Verdasco needed to reach the final to have any hope of qualifying for the eight-man London tournament but Monfils rallied from one set down and saved two match points in a 6-7 (4), 7-6 (2), 7-5 win over the Spaniard.
Roddick reached the quarterfinals by beating Ernests Gulbis of Latvia 6-3, 7-6 (8), putting Jurgen Melzer out of contention in the race for the year-end tournament in London this month.
Melzer, who beat the seventh-seeded Ferrer 7-6 (6), 2-6, 6-3 to reach the quarters, needed to win in Paris and have Roddick lose in the third round.
The eight players making the ATP Finals from November 21-28 are Rafael Nadal, Roger Federer, Novak Djokovic, Andy Murray, Robin Soderling, Berdych, Ferrer and Roddick.
All but Berdych have already featured at the elite tournament.
“I think it’s a goal at the beginning of every year,” said Roddick, who qualified for the finals for an eight consecutive year. “It’s certainly an accomplishment every year. I think it’s an honour to qualify once, and then each time I think kind of you realise how tough it actually is. You can’t just play well for one week. It’s the culmination of doing it week after week on tour.”
Roddick broke Gulbis in the second game of the first set after the Latvian sent a forehand wide, and relied on his strong serve throughout as he saved the single break point he faced with a backhand volley at 4-2.
Both players held serve in the second until the tiebreaker, where Gulbis saved three match points before Roddick moved up 9-8 after retrieving a drop shot, with the American sealing his win when Gulbis buried a backhand in the net.

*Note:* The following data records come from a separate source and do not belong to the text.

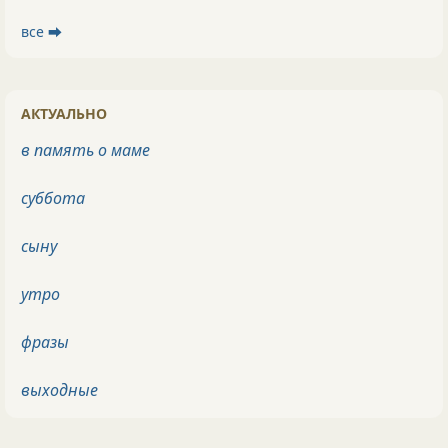
все ⮕
АКТУАЛЬНО
в память о маме
суббота
сыну
утро
фразы
выходные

Monfils saved the two match points at 5-4 in the decider with a couple of service winners, including a second serve on the line, then broke in the 11th game after Verdasco double faulted and put an easy forehand volley into the net.
The Frenchman fired 11 aces and delighted the home crowd with his usual spectacular slides while Verdasco made 51 unforced errors.
“Tennis-wise it was not perfect, but I found the mental resources to stay in that match,” said Monfils, who played with a minor knee injury. “I’m trying not to think about the pain. I’m able to forget everything when I’m on the court.”
Monfils is competing for a spot in France’s Davis Cup team for next month’s final against Serbia in Belgrade and has been advised by the team’s captain Guy Forget not to take too many risks.
“This is a Masters 1000 tournament and a place where I love to play,” Monfils said. “I also think I have to be careful and sometimes, I’m diving on the floor and I’m thinking - Oh, I shouldn’t have done that.”
Ferrer said he struggled on the very fast surface used in Paris and expects to be more at ease in London on a slower court.
I’m a baseliner, so I prefer slower courts,” Ferrer said. “I’m physically fit and it’s a nice feeling to qualify for a second Masters Cup.”